## Task data:
Content starts

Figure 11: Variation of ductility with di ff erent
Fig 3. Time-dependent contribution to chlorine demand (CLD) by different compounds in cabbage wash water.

Content ends
Content starts

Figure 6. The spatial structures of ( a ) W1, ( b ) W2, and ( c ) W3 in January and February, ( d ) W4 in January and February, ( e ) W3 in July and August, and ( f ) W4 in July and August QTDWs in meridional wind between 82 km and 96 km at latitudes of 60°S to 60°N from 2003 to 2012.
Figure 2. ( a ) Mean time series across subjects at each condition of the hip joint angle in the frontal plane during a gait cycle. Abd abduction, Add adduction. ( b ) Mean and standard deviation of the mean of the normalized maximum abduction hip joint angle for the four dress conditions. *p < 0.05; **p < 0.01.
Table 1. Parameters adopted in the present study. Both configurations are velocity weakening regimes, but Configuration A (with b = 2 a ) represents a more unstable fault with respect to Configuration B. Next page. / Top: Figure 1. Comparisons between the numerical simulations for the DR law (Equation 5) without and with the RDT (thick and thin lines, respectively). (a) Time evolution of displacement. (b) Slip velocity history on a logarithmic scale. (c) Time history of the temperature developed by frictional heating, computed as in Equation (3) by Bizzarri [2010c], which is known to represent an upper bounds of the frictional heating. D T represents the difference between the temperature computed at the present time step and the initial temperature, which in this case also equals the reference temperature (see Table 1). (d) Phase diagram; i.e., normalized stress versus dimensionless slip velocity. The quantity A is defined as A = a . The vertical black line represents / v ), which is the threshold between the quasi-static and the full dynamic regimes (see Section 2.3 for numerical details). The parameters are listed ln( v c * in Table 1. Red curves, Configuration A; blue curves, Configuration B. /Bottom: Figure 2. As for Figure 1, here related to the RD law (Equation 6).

Content ends

## What you will do:
Wherever the string "Figure" appears in the entries above, list that line.

## Finished exercise:
Figure 11: Variation of ductility with di ff erent
Figure 6. The spatial structures of ( a ) W1, ( b ) W2, and ( c ) W3 in January and February, ( d ) W4 in January and February, ( e ) W3 in July and August, and ( f ) W4 in July and August QTDWs in meridional wind between 82 km and 96 km at latitudes of 60°S to 60°N from 2003 to 2012.
Figure 2. ( a ) Mean time series across subjects at each condition of the hip joint angle in the frontal plane during a gait cycle. Abd abduction, Add adduction. ( b ) Mean and standard deviation of the mean of the normalized maximum abduction hip joint angle for the four dress conditions. *p < 0.05; **p < 0.01.
Table 1. Parameters adopted in the present study. Both configurations are velocity weakening regimes, but Configuration A (with b = 2 a ) represents a more unstable fault with respect to Configuration B. Next page. / Top: Figure 1. Comparisons between the numerical simulations for the DR law (Equation 5) without and with the RDT (thick and thin lines, respectively). (a) Time evolution of displacement. (b) Slip velocity history on a logarithmic scale. (c) Time history of the temperature developed by frictional heating, computed as in Equation (3) by Bizzarri [2010c], which is known to represent an upper bounds of the frictional heating. D T represents the difference between the temperature computed at the present time step and the initial temperature, which in this case also equals the reference temperature (see Table 1). (d) Phase diagram; i.e., normalized stress versus dimensionless slip velocity. The quantity A is defined as A = a . The vertical black line represents / v ), which is the threshold between the quasi-static and the full dynamic regimes (see Section 2.3 for numerical details). The parameters are listed ln( v c * in Table 1. Red curves, Configuration A; blue curves, Configuration B. /Bottom: Figure 2. As for Figure 1, here related to the RD law (Equation 6).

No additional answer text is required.